Data section start

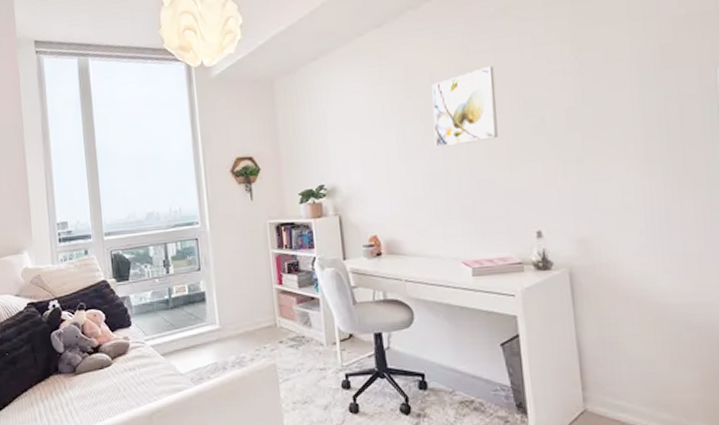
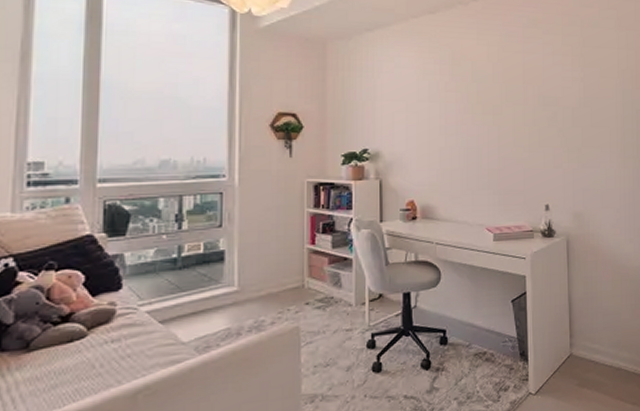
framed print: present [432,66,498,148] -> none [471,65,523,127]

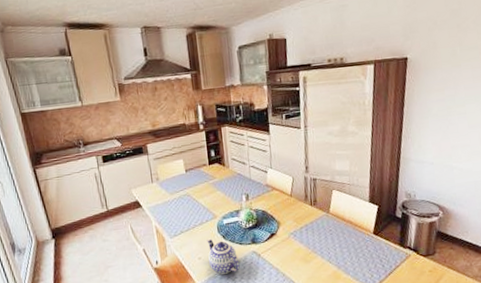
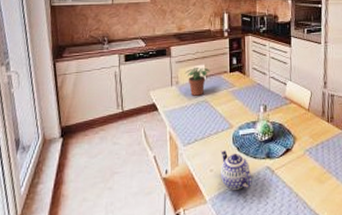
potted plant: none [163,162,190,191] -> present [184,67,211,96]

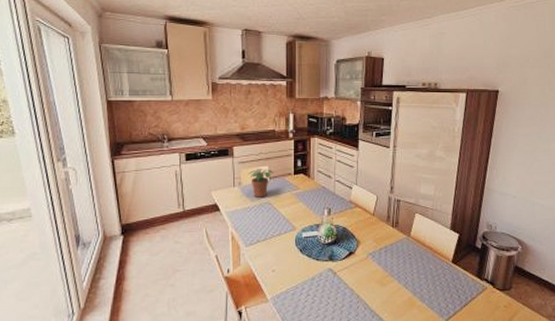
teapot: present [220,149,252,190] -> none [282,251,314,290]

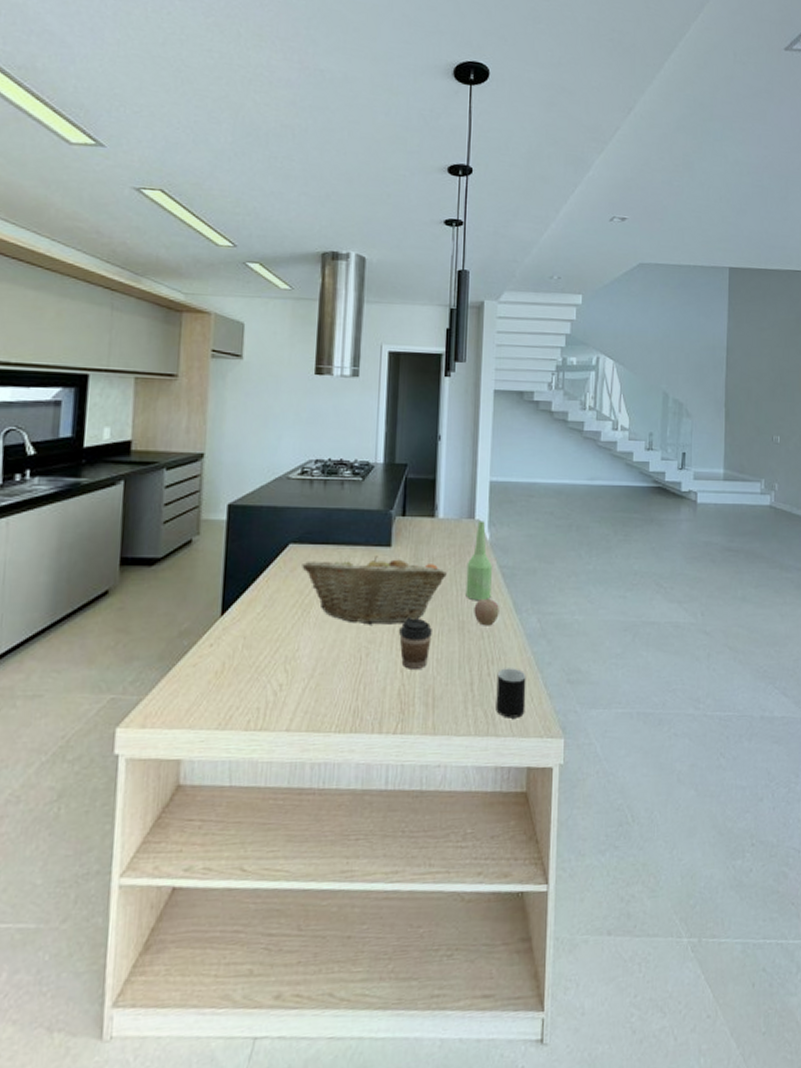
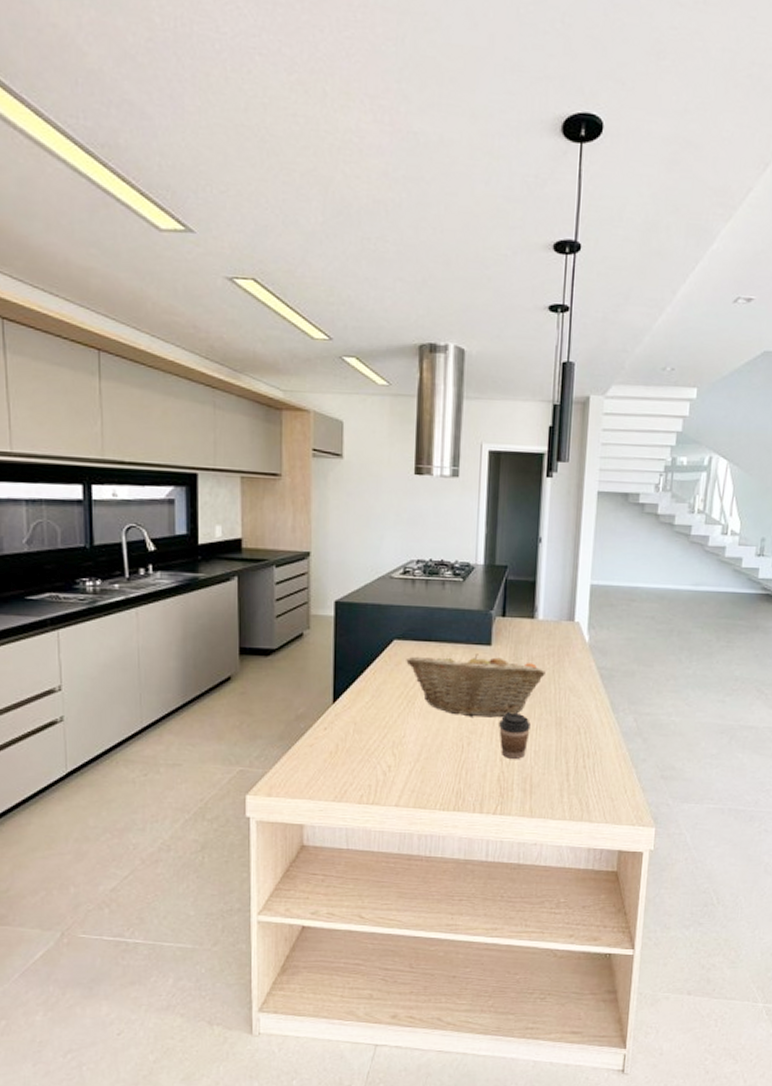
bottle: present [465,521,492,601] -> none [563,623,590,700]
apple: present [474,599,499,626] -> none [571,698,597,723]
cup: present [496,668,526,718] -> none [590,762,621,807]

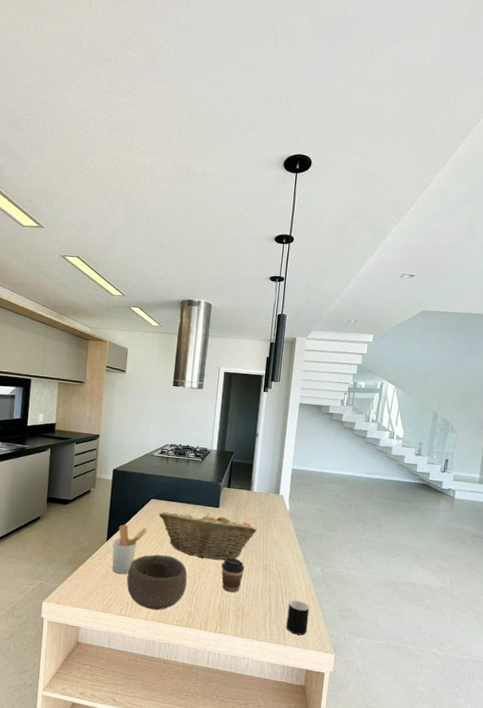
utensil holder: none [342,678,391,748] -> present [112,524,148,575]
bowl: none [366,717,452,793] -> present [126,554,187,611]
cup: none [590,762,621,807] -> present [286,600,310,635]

Data section end

## Task objective
The expected output is an exact retyping of the lines from the line with "cup: present [496,668,526,718]" through the last line of the data, with both ends kept and the pictures dropped.

## Reply to the exercise
cup: present [496,668,526,718] -> none [590,762,621,807]

utensil holder: none [342,678,391,748] -> present [112,524,148,575]
bowl: none [366,717,452,793] -> present [126,554,187,611]
cup: none [590,762,621,807] -> present [286,600,310,635]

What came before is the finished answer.